It might be interesting to pinpoint precisely, where the mathematical formalism of quantum mechanics differs from the formalism of classical probability theory in order to understand what parts have a clear interpretation and where the interpretational difficulty arises. Let's first recall what the basic settings of these two formalisms are:
- Classical probability theory:
- The state space is a measurable space ##(\Lambda,\Sigma)## consisting of a set ##\Lambda##, a sigma-algebra ##\Sigma \subseteq \mathcal P(\Lambda)## of subsets of ##\Lambda##, equipped with a probability measure ##P:\Sigma\rightarrow\mathbb R## with ##P(\Lambda)=1##.
- Observables are given by random variables ##O:\Lambda\rightarrow\mathbb R##.
- The probability to find the value of ##O## to lie in the Borel set ##B## is given by ##P_O(B) = \int_{O^{-1}(B)} \mathrm d P##.
- The expectation value of ##O## is given by ##\left<O\right> = \int_\Lambda O\, \mathrm d P##.
- Quantum theory
- The state space is a complex Hilbert space ##\mathcal H## and it is equipped with a quantum state ##\rho##, which is given by a self-adjoint trace-class operator with ##\mathrm{Tr}(\rho)=1##.
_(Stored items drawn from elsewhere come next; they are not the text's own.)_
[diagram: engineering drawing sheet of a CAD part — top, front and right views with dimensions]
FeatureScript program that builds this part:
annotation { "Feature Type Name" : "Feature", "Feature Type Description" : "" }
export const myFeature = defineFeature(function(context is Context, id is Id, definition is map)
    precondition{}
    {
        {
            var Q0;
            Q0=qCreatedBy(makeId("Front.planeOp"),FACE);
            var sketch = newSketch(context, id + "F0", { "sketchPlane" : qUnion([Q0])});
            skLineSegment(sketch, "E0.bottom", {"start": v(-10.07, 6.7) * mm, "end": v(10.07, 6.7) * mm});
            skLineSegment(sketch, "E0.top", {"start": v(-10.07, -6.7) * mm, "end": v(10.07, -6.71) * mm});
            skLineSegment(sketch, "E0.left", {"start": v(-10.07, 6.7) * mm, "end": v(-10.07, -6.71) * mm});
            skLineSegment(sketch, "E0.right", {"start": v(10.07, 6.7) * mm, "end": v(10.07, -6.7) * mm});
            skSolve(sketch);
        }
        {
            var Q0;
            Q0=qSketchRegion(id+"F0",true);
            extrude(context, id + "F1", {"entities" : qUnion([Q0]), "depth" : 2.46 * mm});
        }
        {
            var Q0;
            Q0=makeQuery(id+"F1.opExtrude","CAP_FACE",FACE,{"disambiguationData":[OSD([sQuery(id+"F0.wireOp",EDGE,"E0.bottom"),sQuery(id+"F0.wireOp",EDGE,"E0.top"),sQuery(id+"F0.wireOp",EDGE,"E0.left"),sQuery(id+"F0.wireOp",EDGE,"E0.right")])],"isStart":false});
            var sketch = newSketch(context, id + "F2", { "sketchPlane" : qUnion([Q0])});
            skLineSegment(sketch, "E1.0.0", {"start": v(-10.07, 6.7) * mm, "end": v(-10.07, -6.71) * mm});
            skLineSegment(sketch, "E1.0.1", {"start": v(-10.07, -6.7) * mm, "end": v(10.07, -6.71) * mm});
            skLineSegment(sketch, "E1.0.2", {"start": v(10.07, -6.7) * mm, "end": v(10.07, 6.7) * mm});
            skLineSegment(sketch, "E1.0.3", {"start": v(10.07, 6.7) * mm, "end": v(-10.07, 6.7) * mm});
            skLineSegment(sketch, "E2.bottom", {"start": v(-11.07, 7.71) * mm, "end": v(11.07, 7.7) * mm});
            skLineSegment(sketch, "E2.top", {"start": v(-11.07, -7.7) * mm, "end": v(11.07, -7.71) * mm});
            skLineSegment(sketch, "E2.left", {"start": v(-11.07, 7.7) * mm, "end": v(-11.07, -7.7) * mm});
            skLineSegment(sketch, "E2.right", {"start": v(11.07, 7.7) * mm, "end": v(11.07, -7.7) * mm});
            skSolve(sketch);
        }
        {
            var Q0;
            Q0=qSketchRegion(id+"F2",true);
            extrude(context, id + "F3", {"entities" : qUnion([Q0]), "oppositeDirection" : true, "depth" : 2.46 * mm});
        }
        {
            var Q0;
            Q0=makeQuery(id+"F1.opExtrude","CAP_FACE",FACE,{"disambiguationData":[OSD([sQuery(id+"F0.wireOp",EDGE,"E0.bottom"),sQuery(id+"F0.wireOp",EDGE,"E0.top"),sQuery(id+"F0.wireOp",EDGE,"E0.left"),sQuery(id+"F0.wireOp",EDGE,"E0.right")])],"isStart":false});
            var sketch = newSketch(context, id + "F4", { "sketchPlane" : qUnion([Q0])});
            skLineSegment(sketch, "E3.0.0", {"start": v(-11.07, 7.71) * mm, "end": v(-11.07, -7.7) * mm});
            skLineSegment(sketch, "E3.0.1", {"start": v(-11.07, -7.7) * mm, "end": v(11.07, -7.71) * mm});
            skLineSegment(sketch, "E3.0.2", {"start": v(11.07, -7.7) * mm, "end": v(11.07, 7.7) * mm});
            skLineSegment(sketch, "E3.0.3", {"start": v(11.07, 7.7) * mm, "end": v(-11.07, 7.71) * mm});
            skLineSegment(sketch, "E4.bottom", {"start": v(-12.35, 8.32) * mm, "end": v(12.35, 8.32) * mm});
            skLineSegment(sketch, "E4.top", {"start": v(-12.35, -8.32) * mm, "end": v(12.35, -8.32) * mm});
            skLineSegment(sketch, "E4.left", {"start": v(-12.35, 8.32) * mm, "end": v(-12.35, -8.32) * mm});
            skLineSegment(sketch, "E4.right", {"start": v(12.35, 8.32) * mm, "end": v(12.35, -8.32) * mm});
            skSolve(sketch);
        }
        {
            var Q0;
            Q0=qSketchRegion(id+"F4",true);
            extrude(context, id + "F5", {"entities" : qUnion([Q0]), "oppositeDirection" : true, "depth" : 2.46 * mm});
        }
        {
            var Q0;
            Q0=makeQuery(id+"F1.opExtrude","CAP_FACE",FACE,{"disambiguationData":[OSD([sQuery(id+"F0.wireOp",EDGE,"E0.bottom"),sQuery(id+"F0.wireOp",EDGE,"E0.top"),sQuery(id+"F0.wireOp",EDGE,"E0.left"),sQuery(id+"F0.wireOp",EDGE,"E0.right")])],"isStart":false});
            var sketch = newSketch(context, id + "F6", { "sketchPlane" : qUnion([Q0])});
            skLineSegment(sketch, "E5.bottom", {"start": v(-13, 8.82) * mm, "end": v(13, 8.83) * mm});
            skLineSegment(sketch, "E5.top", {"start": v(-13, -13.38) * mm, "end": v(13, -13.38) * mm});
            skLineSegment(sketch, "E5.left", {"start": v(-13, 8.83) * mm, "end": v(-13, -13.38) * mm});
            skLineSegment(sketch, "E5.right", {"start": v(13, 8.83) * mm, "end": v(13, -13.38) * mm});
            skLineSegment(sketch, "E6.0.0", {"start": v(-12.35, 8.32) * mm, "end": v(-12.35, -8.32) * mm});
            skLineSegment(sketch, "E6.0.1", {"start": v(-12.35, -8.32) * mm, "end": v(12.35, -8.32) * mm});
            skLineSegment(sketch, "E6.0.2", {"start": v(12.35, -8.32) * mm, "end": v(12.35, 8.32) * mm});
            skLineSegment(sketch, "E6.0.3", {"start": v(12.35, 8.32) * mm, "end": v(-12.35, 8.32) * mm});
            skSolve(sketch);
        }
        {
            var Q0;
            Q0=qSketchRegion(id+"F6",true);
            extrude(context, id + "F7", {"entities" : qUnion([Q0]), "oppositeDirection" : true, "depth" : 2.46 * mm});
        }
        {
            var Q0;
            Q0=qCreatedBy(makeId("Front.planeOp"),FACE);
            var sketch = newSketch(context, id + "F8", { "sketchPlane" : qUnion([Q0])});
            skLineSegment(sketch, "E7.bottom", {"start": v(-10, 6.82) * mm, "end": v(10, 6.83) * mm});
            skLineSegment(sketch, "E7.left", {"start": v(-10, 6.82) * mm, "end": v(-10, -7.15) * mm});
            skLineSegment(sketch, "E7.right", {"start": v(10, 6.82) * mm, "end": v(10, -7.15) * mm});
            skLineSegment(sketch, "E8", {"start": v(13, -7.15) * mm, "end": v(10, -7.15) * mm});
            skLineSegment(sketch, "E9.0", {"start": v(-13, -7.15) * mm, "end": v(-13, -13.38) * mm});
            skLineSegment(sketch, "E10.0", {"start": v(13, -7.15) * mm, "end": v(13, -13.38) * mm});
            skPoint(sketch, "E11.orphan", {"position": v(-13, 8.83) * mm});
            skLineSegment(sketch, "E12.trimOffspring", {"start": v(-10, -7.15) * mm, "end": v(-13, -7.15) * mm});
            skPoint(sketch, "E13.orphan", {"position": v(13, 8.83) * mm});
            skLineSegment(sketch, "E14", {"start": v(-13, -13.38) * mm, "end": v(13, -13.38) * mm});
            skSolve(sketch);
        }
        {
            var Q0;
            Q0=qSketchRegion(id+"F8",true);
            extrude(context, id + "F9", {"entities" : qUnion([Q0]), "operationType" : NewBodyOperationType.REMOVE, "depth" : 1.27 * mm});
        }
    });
- Observables are given by densely defined self-adjoint operators ##O:\mathcal D\rightarrow \mathcal H## (##\mathcal D\subseteq\mathcal H##, ##O^\dagger=O##). They have an associated projection-valued measure ##\pi_O##.
- The probability to find the value of ##O## to lie in the Borel set ##B## is given by ##P_O(B) = \mathrm{Tr}(\rho \pi_O(B))##.
- The expectation value of ##O## is given by ##\left<O\right> = \mathrm{Tr}(\rho O)##.
At first, these two formalisms look completely different, but we can find a common basis. We will construct a probability space for each (classical or quantum) observable in such a way that the full list of these probability spaces contains the same information as the big (classical or quantum) state space we started with.
- Classical probability theory: Given a random variable ##O##, we construct the probability space ##(\Lambda_O,\Sigma_O,P_O)## by setting ##\Lambda_O = O(\Lambda)##, ##\Sigma_O=\mathcal B(\Lambda_O)## (the Borel sigma algebra) and ##P_O : \Sigma_O\rightarrow\mathbb R##, ##P_O(B) = P(O^{-1}(B))##.
- Quantum theory: Given a self-adjoint operator ##O##, we construct the probability space ##(\Lambda_O,\Sigma_O,P_O)## by setting ##\Lambda_O = \mathrm{spec}(O)##, ##\Sigma_O = \mathcal B(\Lambda_O)## and ##P_O : \Sigma_O\rightarrow\mathbb R##, ##P_O(B) = \mathrm{Tr}(\rho \pi_O(B))##.
- The observables ##O## are represented by the identity function ##\mathrm{id}_{\Lambda_O}## on ##\Lambda_O##.
In both cases, we find:
- The probability to find the value of ##O## to lie in the Borel set ##B## is given by ##P_O(B)##.
- The expectation value of ##O## is given by ##\left<O\right> = \int_{\Lambda_O} \mathrm{id}_{\Lambda_O}\,\mathrm d P_O##.
So actually, both formalisms can be reduced to a common framework, namely the list ##(\Lambda_O,\Sigma_O,P_O)_O## of probability spaces associated to each observable ##O##. In fact, this list contains all information that can be computed in each formalism, so it is exactly as good to have this list of probability spaces as having the traditional information as written in the beginning. In the quantum case for instance, this list of probability spaces already contains all that can be known about superpositions.
Now, since the probability spaces ##(\Lambda_O,\Sigma_O,P_O)## are just classical probability spaces, we can also interpret them exactly this way. The computed probabilities are just relative frequencies. So what is the difference between the quantum formalism and classical probability theory? The difference is precisely that the probability spaces ##(\Lambda_O,\Sigma_O,P_O)## that arise from the classical formalism can be combined back into a huge probability space ##(\Lambda,\Sigma,P)##, while this is not possible for the probability spaces that arise from the quantum formalism. This is exactly the only difference between these formalisms and all interpretational questions of quantum mechanics (that go beyond those of classical probability theory) are just instances of the single question: "How should we interpret the fact that the probability spaces ##(\Lambda_O,\Sigma_O,P_O)## can't be combined into one big probability space?" This is the only question that we don't currently have a definite answer to.